_Directions_:
Pick out each line in the entries below that contains the word "which". Uppercase and lowercase count as different.

_Provided data_:
========================================================================

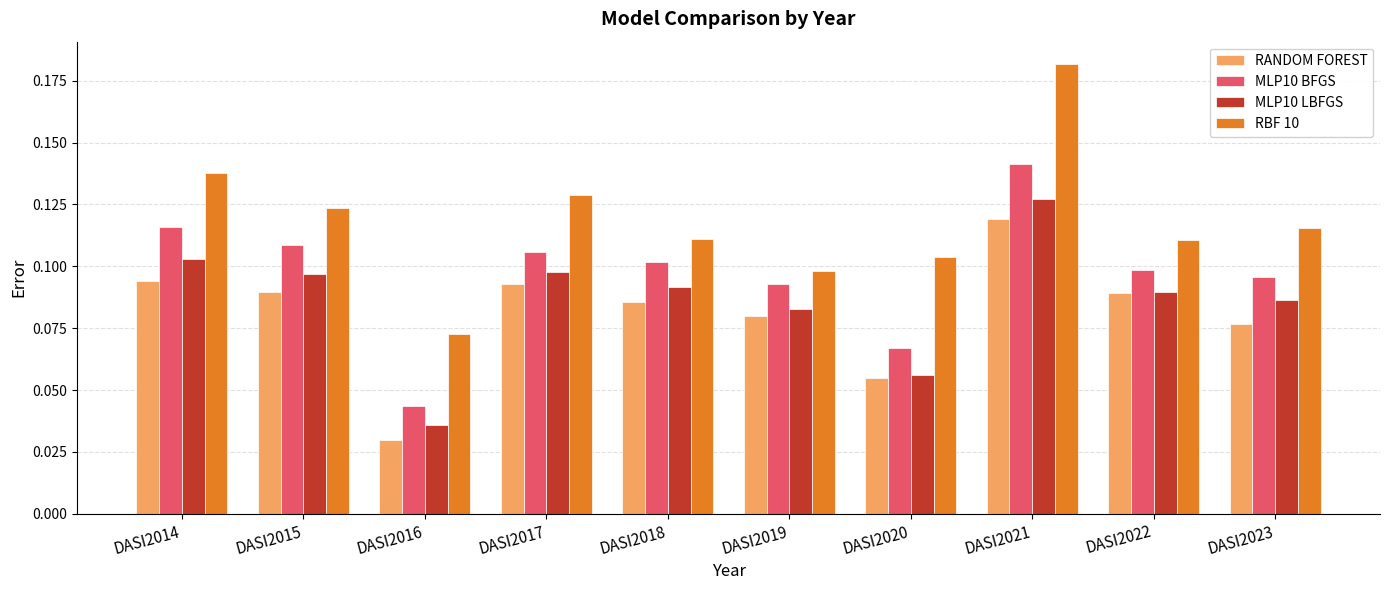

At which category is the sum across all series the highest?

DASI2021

========================================================================

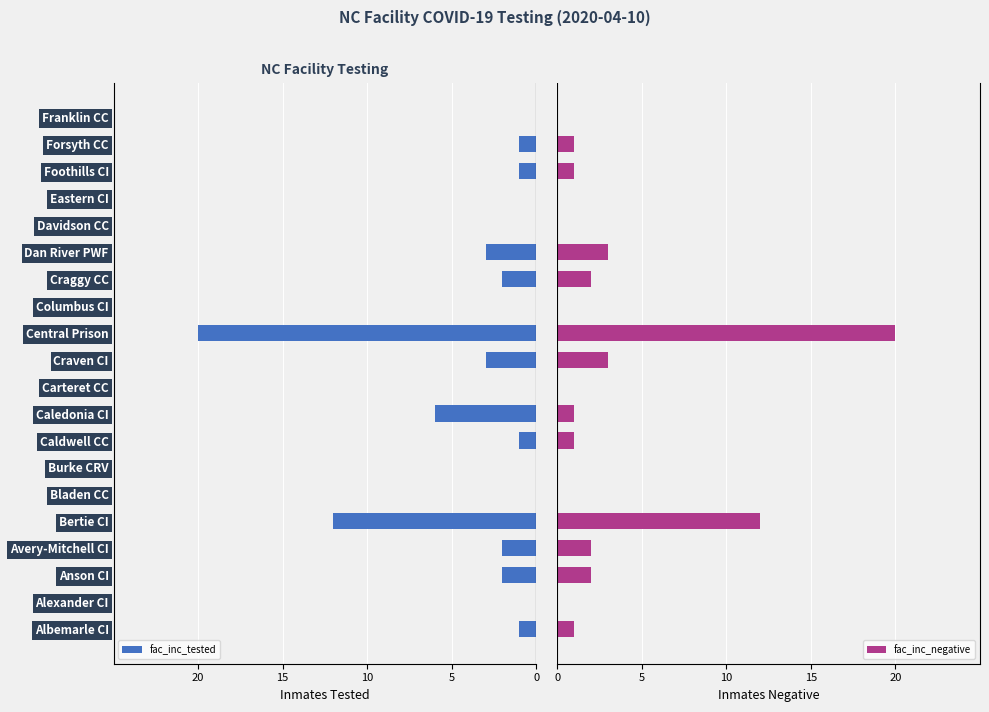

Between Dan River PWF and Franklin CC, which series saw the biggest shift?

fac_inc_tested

========================================================================

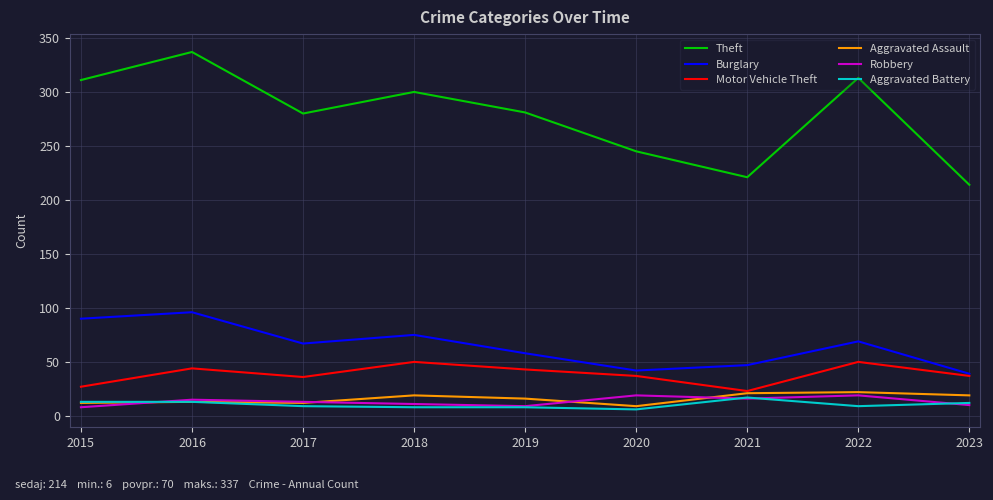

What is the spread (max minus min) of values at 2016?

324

========================================================================

_Task response_:
At which category is the sum across all series the highest?
Between Dan River PWF and Franklin CC, which series saw the biggest shift?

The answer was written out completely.